Thursday, February 11, 2010

Ritual Murder

In keeping with our view that Hiram Monseratte was a sacrificial lamb when the state senate expelled him the other day, Jim Dwyer observes: "On Tuesday night, the Senate decided he deserved a distinction rare in the history of a body that has had its share of scoundrels: expulsion from the Senate without benefit of a felony conviction...“There was one, sole conviction on reckless assault misdemeanor, which is under appeal,” Mr. Monserrate said. “This is not about the underlying incident.” What, then, was shaping the debate about throwing him out? He spoke in a low voice: “There’s a lot of politics driving this.”

To which Dwyer-referencing last year's coup-avers: "The point was inarguable. Mr. Monserrate had committed multiple political felonies, and Tuesday was as much the day of reckoning for them as it was for the crime he was convicted of."

As we have pointed out, the issue wasn't really about the underlying charge of domestic violence: "The senators could talk all day about their deep concern for domestic violence, but it’s hard to know if their high-minded gas would have solidified into a vote for expulsion for a senator who had not been so nakedly treacherous as Mr. Monserrate. It is one thing to cut a woman’s face with a broken glass, drag her through a hallway and then drive her, bleeding profusely, past several hospitals to an emergency room far enough away from home where no one would be likely to recognize him. It is quite another thing for a politician to be bought and paid for, and then not to stay bought."

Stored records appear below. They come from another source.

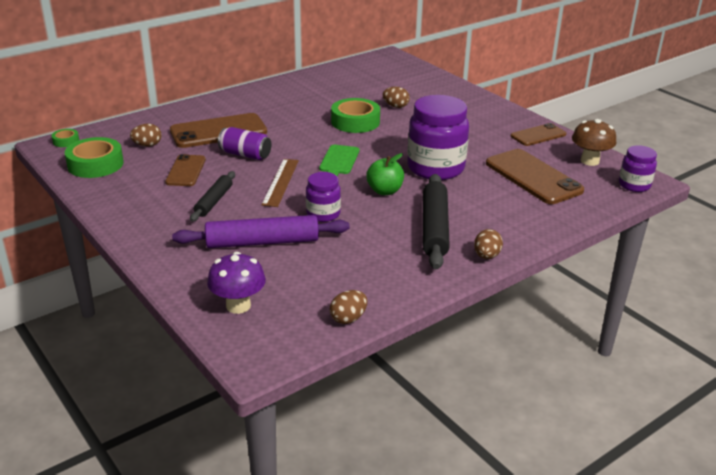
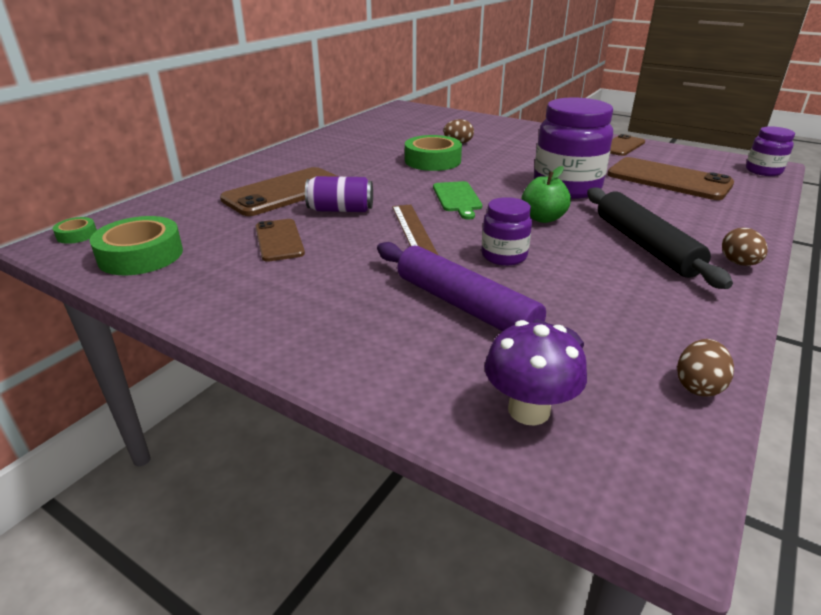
camera: 20 degrees left, 0 degrees up
brown egg [130,124,161,147] -> none
purple rolling pin [172,215,350,248] -> purple rolling pin turned 75 degrees clockwise [377,242,584,349]
black rolling pin [190,171,235,222] -> none
brown mushroom [572,119,616,166] -> none

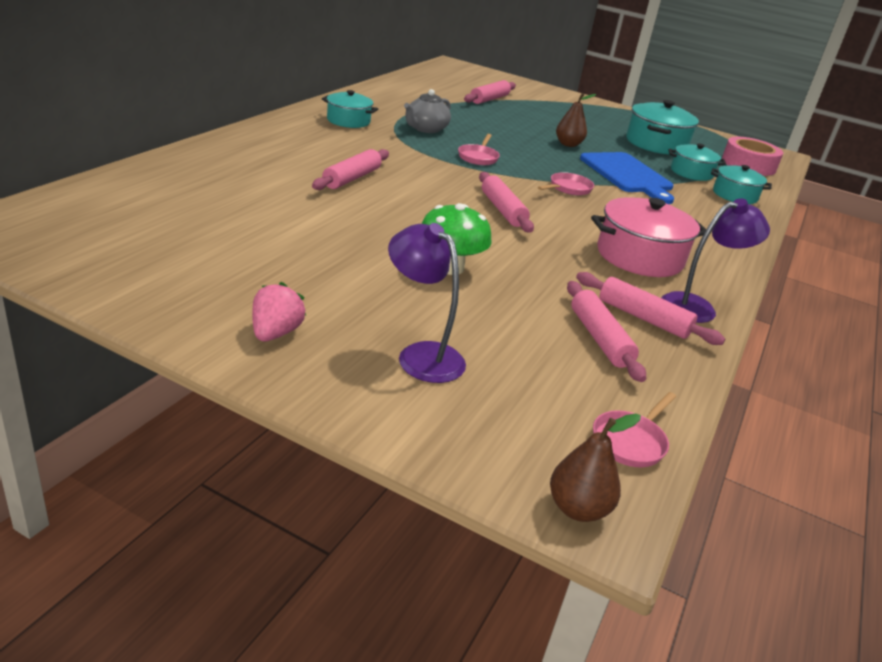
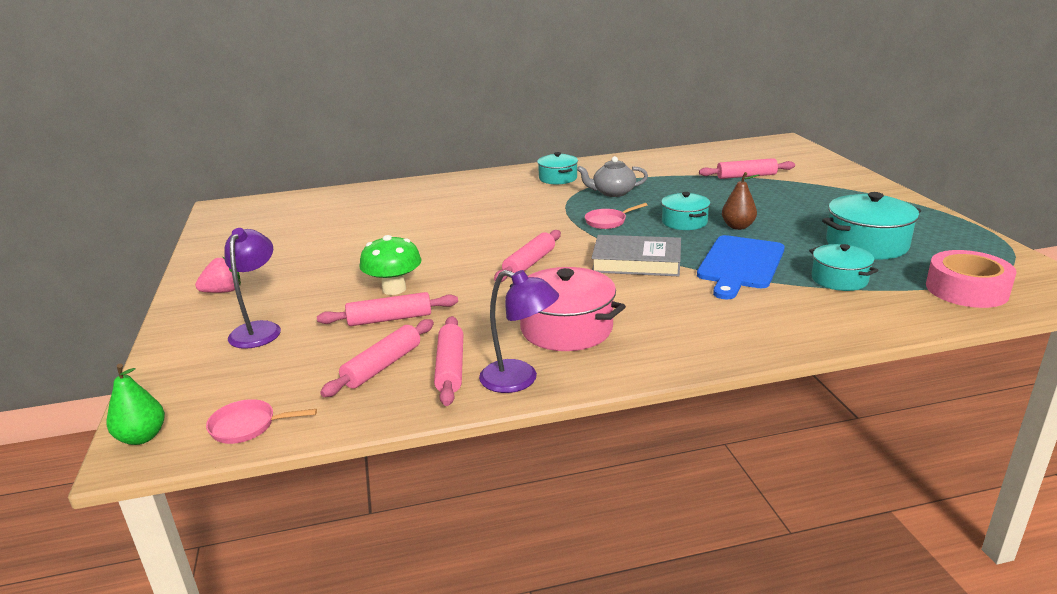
camera: 55 degrees right, 5 degrees down
pink rolling pin [312,149,389,190] -> pink rolling pin moved to [317,292,458,326]
pink pan [538,172,594,196] -> grey book [591,235,681,276]
brown pear [550,414,641,522] -> green pear [106,364,165,445]
turquoise pot [711,165,772,204] -> turquoise pot moved to [661,192,710,230]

In his effort to convince his colleagues that his actions weren't grounds for expulsion, Monseratte took to the floor and talked about due process-at one point indicating that some of his colleagues were more passionate in defense of the due process rights of accused Al Qaeda, than they were for one Hiram Monseratte. All to no avail.

The bloodletting could simply not be stopped-because it had a profound ritual purpose that trumped the self interest of senators who, because of the compulsion to exorcise the Monseratte demon, may soon find themselves out of power. The irony, though, is that the effort may in fact be overturned, and if it is-with an accompanying judicial rebuke-the legislators who left their civil liberties credentials at the senate door may end up being embarrassed, and in the uncomfortable position of having empowered their colleague in ways that they couldn't have previously imagined.